The WonderWitch is an official homebrew development environment provided by Qute Corporation. Because of the awkward licensing terms and dated restrictions of the original software, a decision has been made to try and implement the target from scratch, using gcc-ia16's modern compiler like in the WonderSwan target. Unfortunately, this poses some challenges:

  • While most of the WonderWitch's programming interface is abstracted away via FreyaBIOS (WonderSwan-side system software) interrupt calls, some (such as WonderSwan Color routines, dynamic libraries, and file access) are not.
  • Under the WonderWitch environment, the data segment points to SRAM (segment 0x1000), while the stack segment points to console RAM (segment 0x0000). DS != SS is a somewhat uncommon thorn in 8086 C development and, as such, has limited support. Importantly, unlike many compilers that came before it, gcc-ia16 is capable of emitting errors when a near stack-originating pointer is mistakenly used as a near data-originating pointer, and vice versa.

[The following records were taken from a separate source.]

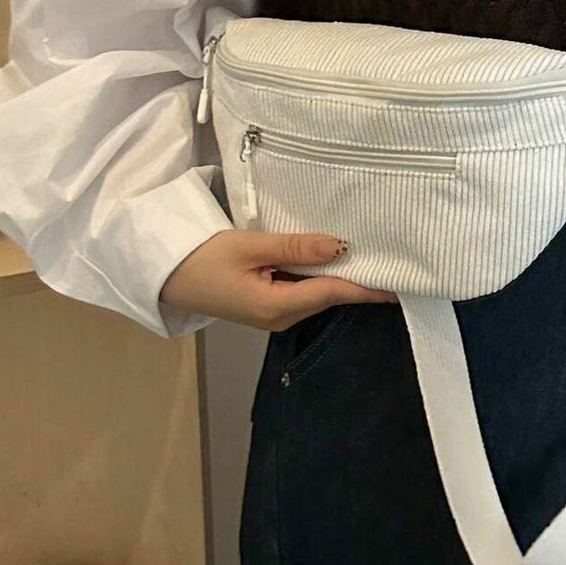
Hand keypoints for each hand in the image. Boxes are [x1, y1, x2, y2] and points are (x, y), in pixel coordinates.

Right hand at [159, 229, 398, 331]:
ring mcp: (274, 315)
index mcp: (279, 306)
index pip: (335, 293)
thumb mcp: (250, 247)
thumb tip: (340, 247)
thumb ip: (296, 247)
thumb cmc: (202, 258)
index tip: (400, 283)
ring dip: (339, 277)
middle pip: (329, 296)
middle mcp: (282, 317)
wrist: (164, 274)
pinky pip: (302, 292)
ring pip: (317, 294)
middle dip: (359, 280)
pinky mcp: (266, 307)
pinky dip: (318, 276)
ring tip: (369, 255)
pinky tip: (329, 259)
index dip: (369, 287)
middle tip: (391, 258)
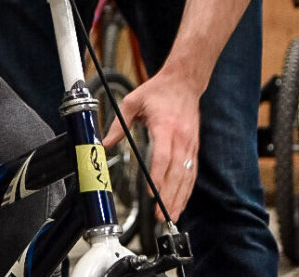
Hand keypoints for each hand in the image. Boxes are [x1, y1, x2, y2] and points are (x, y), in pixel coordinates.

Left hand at [101, 69, 199, 222]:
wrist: (184, 82)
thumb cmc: (158, 91)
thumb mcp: (132, 101)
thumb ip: (117, 124)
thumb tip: (104, 143)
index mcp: (165, 126)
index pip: (163, 157)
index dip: (158, 177)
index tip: (152, 193)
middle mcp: (181, 138)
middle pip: (177, 172)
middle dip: (169, 195)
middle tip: (160, 215)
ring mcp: (190, 144)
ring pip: (187, 176)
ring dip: (180, 197)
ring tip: (171, 215)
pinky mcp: (194, 147)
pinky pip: (192, 172)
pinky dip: (187, 189)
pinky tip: (181, 201)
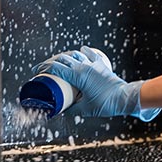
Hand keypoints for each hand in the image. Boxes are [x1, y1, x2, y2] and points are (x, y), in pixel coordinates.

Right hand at [32, 47, 160, 121]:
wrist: (125, 97)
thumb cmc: (106, 104)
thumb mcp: (85, 110)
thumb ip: (71, 110)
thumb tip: (60, 111)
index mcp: (78, 76)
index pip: (56, 67)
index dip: (44, 68)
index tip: (37, 71)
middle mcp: (84, 66)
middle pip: (63, 58)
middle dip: (51, 61)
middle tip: (45, 68)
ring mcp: (93, 64)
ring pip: (76, 54)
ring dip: (66, 56)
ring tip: (60, 61)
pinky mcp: (101, 65)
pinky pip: (91, 54)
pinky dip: (84, 52)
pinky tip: (81, 50)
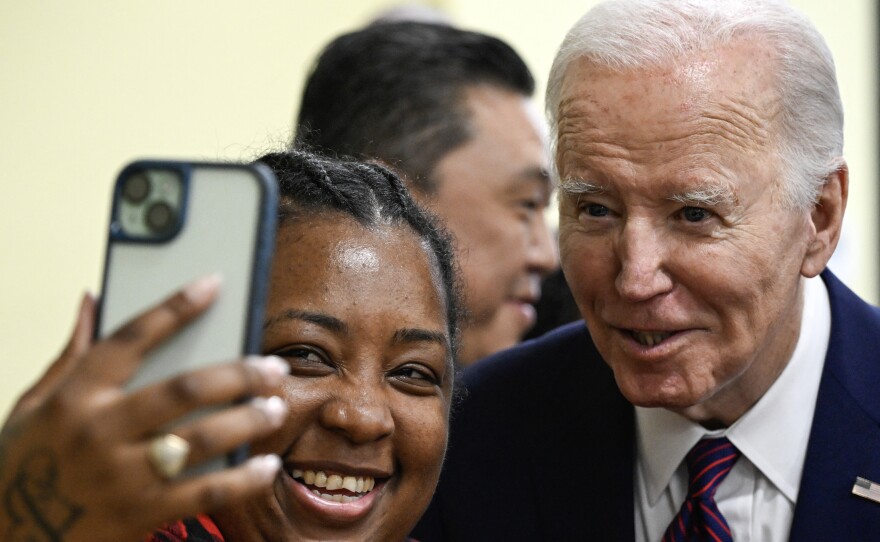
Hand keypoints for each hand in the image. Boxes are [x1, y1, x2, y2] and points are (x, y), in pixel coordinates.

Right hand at [0, 276, 287, 541]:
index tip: (213, 283)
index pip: (131, 338)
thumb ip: (70, 354)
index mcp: (74, 397)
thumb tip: (92, 298)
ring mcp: (121, 476)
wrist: (11, 540)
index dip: (174, 307)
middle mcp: (99, 432)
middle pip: (184, 389)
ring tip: (276, 408)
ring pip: (202, 439)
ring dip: (249, 420)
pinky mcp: (140, 515)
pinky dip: (242, 479)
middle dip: (238, 374)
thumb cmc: (23, 466)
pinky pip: (204, 494)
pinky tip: (265, 465)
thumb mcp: (32, 407)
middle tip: (271, 368)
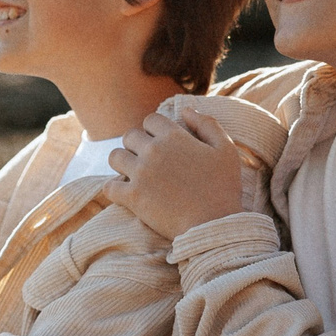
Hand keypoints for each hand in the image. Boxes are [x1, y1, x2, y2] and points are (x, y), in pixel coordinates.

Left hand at [105, 108, 258, 239]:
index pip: (151, 119)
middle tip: (147, 161)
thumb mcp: (226, 150)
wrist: (214, 225)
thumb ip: (207, 124)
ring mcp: (140, 173)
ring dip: (122, 163)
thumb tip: (185, 110)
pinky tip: (125, 193)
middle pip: (130, 136)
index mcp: (175, 136)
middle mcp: (154, 150)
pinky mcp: (132, 197)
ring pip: (115, 157)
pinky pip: (109, 186)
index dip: (154, 130)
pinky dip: (114, 189)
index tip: (160, 143)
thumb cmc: (223, 188)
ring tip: (133, 174)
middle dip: (137, 145)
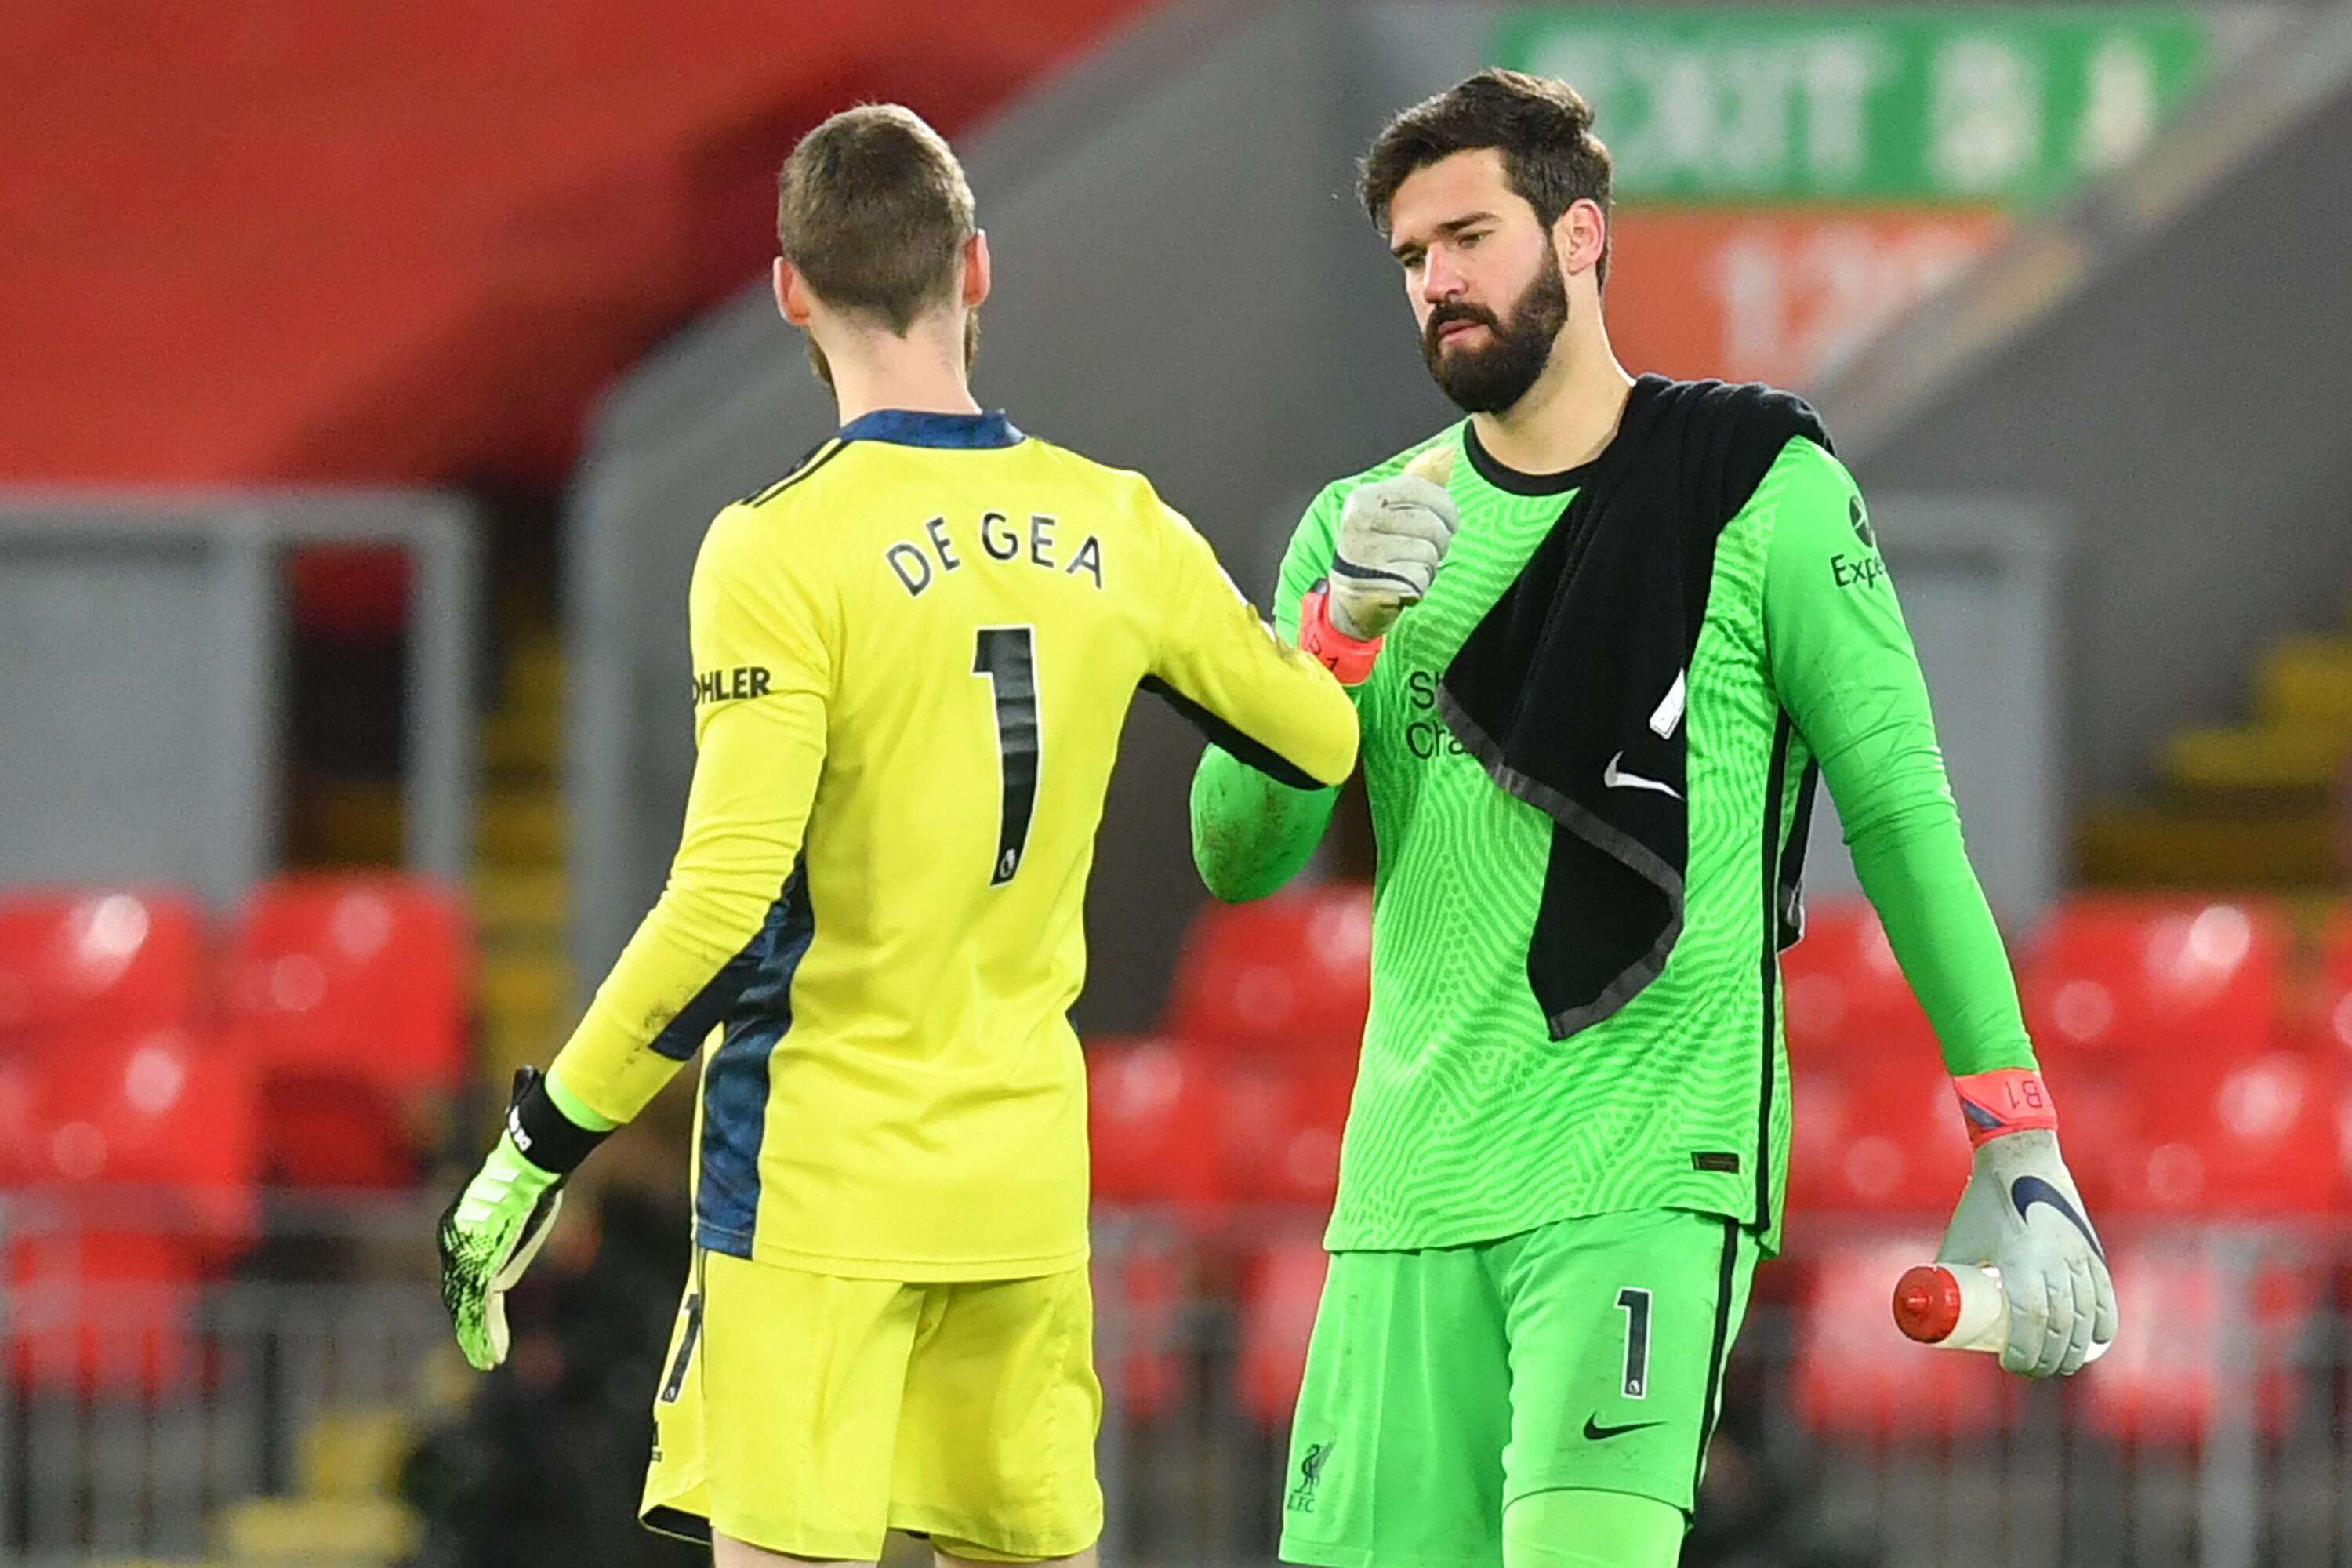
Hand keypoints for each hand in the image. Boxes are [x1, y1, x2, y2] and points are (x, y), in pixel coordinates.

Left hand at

An important advantage of libww (Wonderful's reimplementation of the WonderWitch libraries) is that it is capable of inlining ASM calls to such FreyaBIOS interrupts, saving the cost of call and ret instructions on them as a result, as well as allowing the compiler to allocate and reorder register usage accordingly.

The current status of the WonderWitch target is experimental. It is capable of compiling some non-trivial programs (such as WWTerm), but not all components of the original libraries are appropriately supported, and miscompilations/compiler ICEs may occasionally happen. As a native WonderSwan target is available and acquiring legitimate WonderWitch cartridges is getting much more expensive than aftermarket flashcarts, there is less interest in polishing the WonderWitch target - however, contributions are welcome!